—Señor Gómez, la escena del accidente sigue siendo muy peligrosa, no puede entrar.
—Ya contactamos al equipo de rescate, la ambulancia viene en camino.
—Señor Gómez...
—¡Quítense del medio! Si por su culpa le pasa algo, ¡se llevan el paquete conmigo! —En medio del bullicio que sonaba como un oleaje en sus oídos, ese grito colérico sacó a Macarena Molina poco a poco del letargo en el que había caído tras el accidente.
Abrió los ojos a duras penas y, entre el dolor y el mareo, alcanzó a distinguir una figura alta y conocida, avanzando hacia ella con paso decidido, como si se tratara de algún héroe bajado del cielo.
Macarena sintió que se le anudaba la garganta de pura emoción.
No tenía idea cuánto tiempo llevaba atrapada en el carro, volteada y con el cuerpo entumecido, tras el accidente.
En algún momento, pensó que Fermín Gómez no llegaría a buscarla.
Justo antes del desastre, habían discutido. La noche anterior habían acordado verse en la compañía, pero esa mañana, tras contestar una llamada, Fermín canceló abruptamente y dejó de contestar sus mensajes. Más tarde, ya en plena emergencia, Macarena usó la última carga de batería de su celular para mandarle su ubicación a la secretaria de él.
Pensó que, como en otras ocasiones, Fermín ignoraría su mensaje.
Pero, para su sorpresa...
—Bebé... hay esperanza... papá ya llegó...
Macarena miró la sangre que seguía brotando bajo su cuerpo, aferrándose a la última chispa de esperanza.
Ignorando las náuseas y el mareo, intentó gritar el nombre de Fermín, pero su garganta estaba tan seca y lastimada que no logró emitir sonido alguno.
No importaba. Fermín ya la había encontrado. Con todas sus fuerzas, levantó el brazo, débil, intentando llamar su atención.
Pero, en ese instante, Fermín pasó de largo, sin detenerse, y siguió caminando con prisa.
Macarena se quedó helada.
Por un momento, pensó que se había confundido.
Ese día no había usado el carro de la familia Gómez; su cuñada se lo había llevado temprano. Estaba en el carro que le había regalado su madre, uno que casi nunca usaba. Era normal que Fermín no lo reconociera.
Sin tiempo para pensar más, Macarena reunió lo poco que le quedaba de energía y trató de llamarlo.
Pero la pérdida de sangre la había dejado sin fuerza.
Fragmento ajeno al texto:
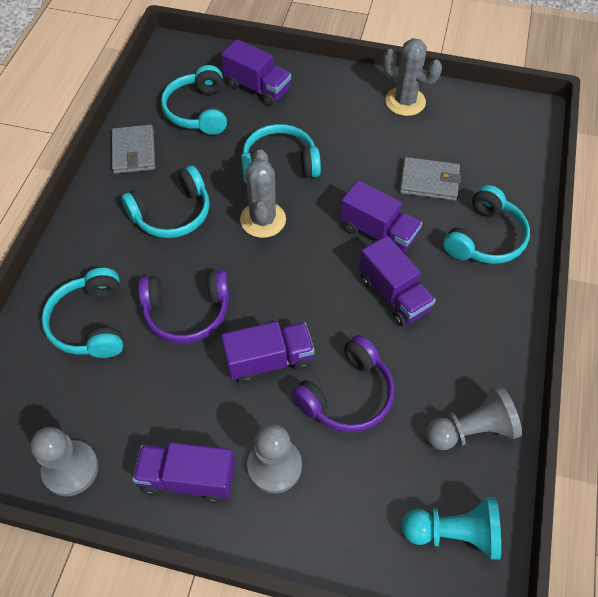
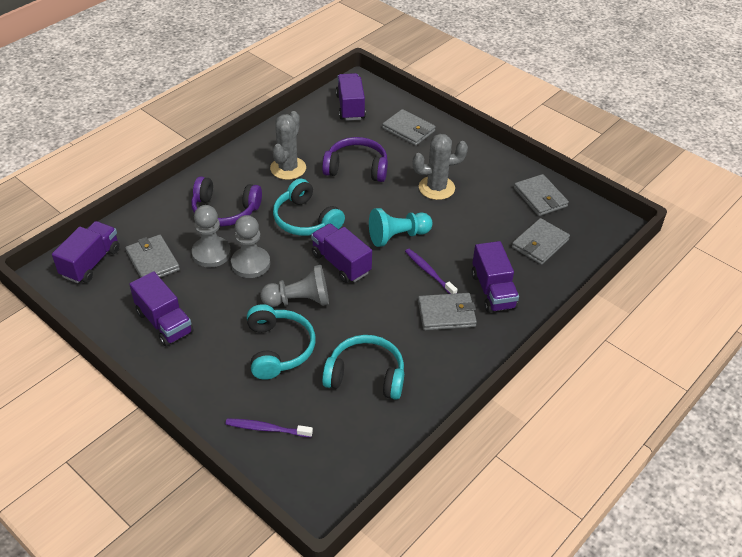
grey wallet: [112,125,155,174] [400,157,461,201] = 2 -> [125,235,180,278] [382,109,436,146] [418,293,477,330] [512,218,570,265] [514,174,569,216] = 5
purple toothbrush: none = 0 -> [225,419,313,437] [405,249,458,294] = 2
turquoise headphones: [41,268,123,358] [121,166,210,238] [161,65,227,135] [241,124,321,183] [443,185,530,264] = 5 -> [247,304,316,380] [273,178,345,236] [322,335,404,400] = 3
Su voz apenas se escuchó, un susurro que el viento se llevó.
Fermín no la escuchó. Siguió alejándose, hasta que llegó al carro blanco, el responsable del accidente, y se detuvo frente a él.
Antes de que Macarena pudiera procesar lo que sucedía, Fermín abrió la puerta y, sin dudarlo, sacó a una mujer que temblaba de miedo y la apretó contra su pecho.
Fermín se detuvo, a punto de decir algo, pero Abril gimió de dolor en sus brazos.
—Abi está herida. Quiero que despejen ahora mismo el camino al hospital.
No pensó en nada más.
—Pero señor Gómez...
El guardaespaldas no terminó la frase. El tono cortante en la voz de Fermín lo hizo tragar saliva y asentir.
Macarena vio, impotente, cómo Fermín solo le dirigió una mirada fugaz antes de tomar en brazos a Abril y regresar corriendo hacia su carro.
—Fermín, sálvame... por favor, salva a nuestro bebé... —Intentó suplicar, pero apenas abrió la boca, la sangre le llenó la garganta y no pudo decir nada más.
Nadie le prestó más atención.
El carro de Fermín partió como una flecha, llevándose a Abril con él.
Macarena vio, con la vista nublada, cómo el carro se alejaba cada vez más. Por un instante, su mirada perdió el brillo y, al siguiente, el dolor la arrolló como una ola imparable.
No pudo resistir más. Todo se oscureció de nuevo.